Frage

I use Eclipse for Java (mostly Android) development with my work is split into a variety of projects which interlink in a variety of ways (mostly Android libraries, some pure Java stuff).

When it comes to Source Control, I want to keep groups of Projects in single repositories. This is mainly because I don't want to have dozens of repositories, just because I have dozens of projects!!

MercurialEclipse is hopeless for this - it will only work on a 1:1 basis between Project and Repositories - so that's out.
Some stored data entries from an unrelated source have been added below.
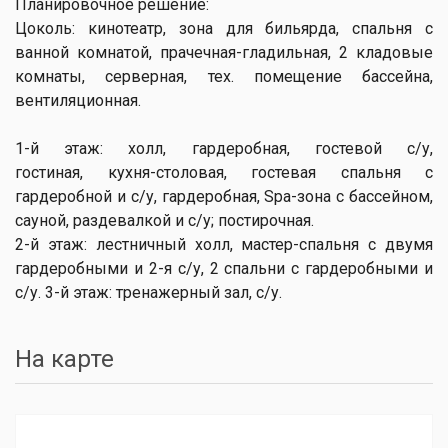
Планировочное решение:
Цоколь: кинотеатр, зона для бильярда, спальня с
ванной комнатой, прачечная-гладильная, 2 кладовые
комнаты, серверная, тех. помещение бассейна,
вентиляционная.
1-й этаж: холл, гардеробная, гостевой с/у,
гостиная, кухня-столовая, гостевая спальня с
гардеробной и с/у, гардеробная, Spa-зона с бассейном,
сауной, раздевалкой и с/у; постирочная.
2-й этаж: лестничный холл, мастер-спальня с двумя
гардеробными и 2-я с/у, 2 спальни с гардеробными и
с/у. 3-й этаж: тренажерный зал, с/у.
На карте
EGit seemed promising, there are a number of articles (here and elsewhere) which demonstrate how to put many projects into a single .git repo - and I managed to get this part of it working after a mere 3 hours of head-on-desk moments!!

It's shaky-as-hell tho - commits seems a potluck affair (first attempt always seems to fail - 2nd usually works!?).

Worse still are the problems with Android libraries tho - Eclipse thinks they exist - but then they don't - then they do - then they don't! Changes to Project Properties sometimes won't save (never a problem before I 'source controlled' the project) and so I'm giving up on EGit completely.

So - are there any other options I've missed or do I have to actually run source control from outside Eclipse!?

War es hilfreich?

Lösung

OK - I've spent a bit of time with this and I've found what I think is a decent compromise using MercurialEclipse.

It relies on setting-up version-control outside of Eclipse - but once you've done that, you can work within Eclipse (using MercurialEclipse) for changes/commits/pushes.

First job is to remove the projects from the Eclipse Workspace (but NOT the filesystem).

I then move all the projects I want to group together into a subfolder within the workspace like this

WORKSPACE
    MYREPOFOLDER
        PROJECT1
        PROJECT2
        ...

I then use a tool (in this case TortoiseHG) to create a repository in the MYREPOFOLDER folder. I actually clone a BitBucket Repository but whatever works for you...

Still using TortoiseHG, I add the PROJECT1, PROJECT2 folders into that repository and do a 'FIRST COMMIT' on them.

Then, in Eclipse I use the Import->Mercurial tool to import some or all of the projects from that Repository. MercurialEclipse is smart enough to find projects even tho they're not in the 'root' of the repository and will commit and push changes AOK (well, as far as I've tested it!!).

So there you have it - one repo with multiple projects and only a bit of work outside Eclipse to make it work - I hope this helps someone!

Andere Tipps

As far as I know, you have to run source control outside of Eclipse if you are managing the whole workspace as a whole. Eclipse will only look for changes inside projects in its workspace, not the workspace metadata and other folders that are not projects.